Planning to integrate learning at home and learning at school

Think carefully about what you will teach in class and what you will ask learners to do at home.

In general, plan to use class time to teach key concepts and skills, and work that learners generally find difficult. Think about how they can prepare for and practice and reinforce this learning in between lessons, at home.

Organise and prepare sufficient copies of resoueces for learners to use at home.

These include worksheets, textbook activities, readers, online material (where it can be accessed) and instructions for any practical work that learners should do at home. The packaging of materials for a weekly rotation needs to be very thotough so that learners have everything they need for the extended time they are away from school.

Try to stay in touch with learners when they are not at school.

If learners have more that one- or two-days’ break between face-to-face lessons, try to check in with them and their caregivers while they are working from home.If you teach several classes and/or have many learners, it might not be possible to contact all of them during every break from school but try to reach as many as possible. Some learners will lack confidence and not get sufficient support at home. The interest in them will help them remain motivated to do their work at home. Also, if they are ‘stuck’ or doing something incorrectly, it provides an opportunity for you to support them so that they can proceed with meaningful learning. Each context is different – so try to find the best way for you to contact your learners or their caregivers. Each context is different – so try to find the best way for you to contact your learners or their caregivers. Also make sure they know how to contact you if they need support.

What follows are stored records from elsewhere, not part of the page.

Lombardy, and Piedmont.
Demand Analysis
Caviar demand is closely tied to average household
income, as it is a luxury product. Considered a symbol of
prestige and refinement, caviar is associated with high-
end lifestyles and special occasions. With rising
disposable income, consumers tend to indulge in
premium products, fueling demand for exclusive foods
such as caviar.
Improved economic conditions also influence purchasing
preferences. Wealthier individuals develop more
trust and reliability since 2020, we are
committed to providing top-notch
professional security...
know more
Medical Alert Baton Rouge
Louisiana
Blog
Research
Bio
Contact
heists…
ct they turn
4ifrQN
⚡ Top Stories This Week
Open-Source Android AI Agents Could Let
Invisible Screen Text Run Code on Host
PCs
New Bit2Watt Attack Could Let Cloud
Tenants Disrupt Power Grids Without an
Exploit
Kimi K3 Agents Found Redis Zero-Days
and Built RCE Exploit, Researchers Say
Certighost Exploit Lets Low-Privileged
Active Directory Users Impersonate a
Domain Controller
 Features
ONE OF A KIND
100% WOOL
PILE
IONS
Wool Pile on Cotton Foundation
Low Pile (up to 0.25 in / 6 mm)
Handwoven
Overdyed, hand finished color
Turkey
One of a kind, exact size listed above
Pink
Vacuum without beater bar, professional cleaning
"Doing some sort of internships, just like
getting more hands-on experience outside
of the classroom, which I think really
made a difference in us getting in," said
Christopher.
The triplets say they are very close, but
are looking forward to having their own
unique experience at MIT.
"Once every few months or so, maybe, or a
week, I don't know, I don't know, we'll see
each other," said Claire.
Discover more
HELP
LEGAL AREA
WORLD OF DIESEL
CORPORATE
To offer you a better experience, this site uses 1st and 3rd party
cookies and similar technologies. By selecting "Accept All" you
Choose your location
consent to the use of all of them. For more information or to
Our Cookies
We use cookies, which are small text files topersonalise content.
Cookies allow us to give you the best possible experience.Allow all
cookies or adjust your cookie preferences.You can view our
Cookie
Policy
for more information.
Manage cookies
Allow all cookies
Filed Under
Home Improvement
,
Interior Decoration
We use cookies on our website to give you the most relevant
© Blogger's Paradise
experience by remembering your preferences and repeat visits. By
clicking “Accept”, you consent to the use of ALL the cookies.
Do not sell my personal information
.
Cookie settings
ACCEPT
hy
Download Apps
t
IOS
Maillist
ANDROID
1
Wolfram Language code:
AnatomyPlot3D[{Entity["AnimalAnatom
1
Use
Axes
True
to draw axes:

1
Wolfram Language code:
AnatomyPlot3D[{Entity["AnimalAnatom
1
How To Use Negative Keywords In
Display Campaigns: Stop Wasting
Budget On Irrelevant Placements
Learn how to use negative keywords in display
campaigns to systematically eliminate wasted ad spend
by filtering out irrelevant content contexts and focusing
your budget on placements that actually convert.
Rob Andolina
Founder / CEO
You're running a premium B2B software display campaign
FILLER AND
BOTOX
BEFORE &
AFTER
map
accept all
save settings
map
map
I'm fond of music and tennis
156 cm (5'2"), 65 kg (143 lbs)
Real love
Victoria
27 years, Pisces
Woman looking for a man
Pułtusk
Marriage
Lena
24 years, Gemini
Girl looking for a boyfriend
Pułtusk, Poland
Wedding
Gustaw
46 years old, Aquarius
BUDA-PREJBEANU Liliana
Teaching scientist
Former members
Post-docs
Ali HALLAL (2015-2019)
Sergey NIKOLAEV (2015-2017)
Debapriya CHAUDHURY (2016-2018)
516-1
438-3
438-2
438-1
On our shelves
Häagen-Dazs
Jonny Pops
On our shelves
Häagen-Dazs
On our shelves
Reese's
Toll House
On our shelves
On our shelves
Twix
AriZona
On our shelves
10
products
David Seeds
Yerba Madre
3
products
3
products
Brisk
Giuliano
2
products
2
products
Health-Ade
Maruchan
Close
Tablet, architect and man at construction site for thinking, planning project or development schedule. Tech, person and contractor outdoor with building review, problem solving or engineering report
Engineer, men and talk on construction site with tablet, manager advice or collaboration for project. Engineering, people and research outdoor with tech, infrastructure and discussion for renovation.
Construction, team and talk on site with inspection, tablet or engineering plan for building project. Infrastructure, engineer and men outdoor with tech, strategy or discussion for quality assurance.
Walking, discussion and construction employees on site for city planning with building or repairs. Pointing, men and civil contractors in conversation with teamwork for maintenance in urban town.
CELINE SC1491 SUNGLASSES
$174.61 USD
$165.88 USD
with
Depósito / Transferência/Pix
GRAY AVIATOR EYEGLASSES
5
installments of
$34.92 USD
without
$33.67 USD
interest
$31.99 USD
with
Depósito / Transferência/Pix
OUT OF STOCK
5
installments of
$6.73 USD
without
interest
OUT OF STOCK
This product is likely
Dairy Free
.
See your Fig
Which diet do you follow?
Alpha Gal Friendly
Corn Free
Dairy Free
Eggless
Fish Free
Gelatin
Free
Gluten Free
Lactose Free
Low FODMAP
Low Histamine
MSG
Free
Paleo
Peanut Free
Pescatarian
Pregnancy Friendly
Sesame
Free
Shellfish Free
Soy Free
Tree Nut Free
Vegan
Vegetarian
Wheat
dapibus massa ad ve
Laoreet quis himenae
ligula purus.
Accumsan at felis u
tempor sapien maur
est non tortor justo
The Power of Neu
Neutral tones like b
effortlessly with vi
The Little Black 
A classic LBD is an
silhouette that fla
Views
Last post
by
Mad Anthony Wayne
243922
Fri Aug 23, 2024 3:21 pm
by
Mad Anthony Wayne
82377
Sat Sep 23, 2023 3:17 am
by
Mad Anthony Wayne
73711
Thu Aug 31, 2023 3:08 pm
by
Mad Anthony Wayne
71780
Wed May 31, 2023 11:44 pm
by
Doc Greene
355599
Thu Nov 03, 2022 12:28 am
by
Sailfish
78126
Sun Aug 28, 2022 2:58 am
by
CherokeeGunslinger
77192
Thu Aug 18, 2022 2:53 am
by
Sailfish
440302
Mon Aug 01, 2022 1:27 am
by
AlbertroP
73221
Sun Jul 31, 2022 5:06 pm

Keep parents/caregivers informed and encourage their support

Strategies for connecting with parents and caregivers are essential at this time and beyond this year for curriculum recovery. Inform parents/caregivers of the work to be done at home, and how they could assist learners with it. The need for home-based support is important throughout the system, but especially so in the Foundation and Intermediate phases. Suggest that parents provide a space for learners to work at home, and help them to establish and stick to a home-time routine that includes doing school work. Ask them to let you know of any challenges to learning at home their learner might experience so that you can bear this in mind when planning their work and giving feedback.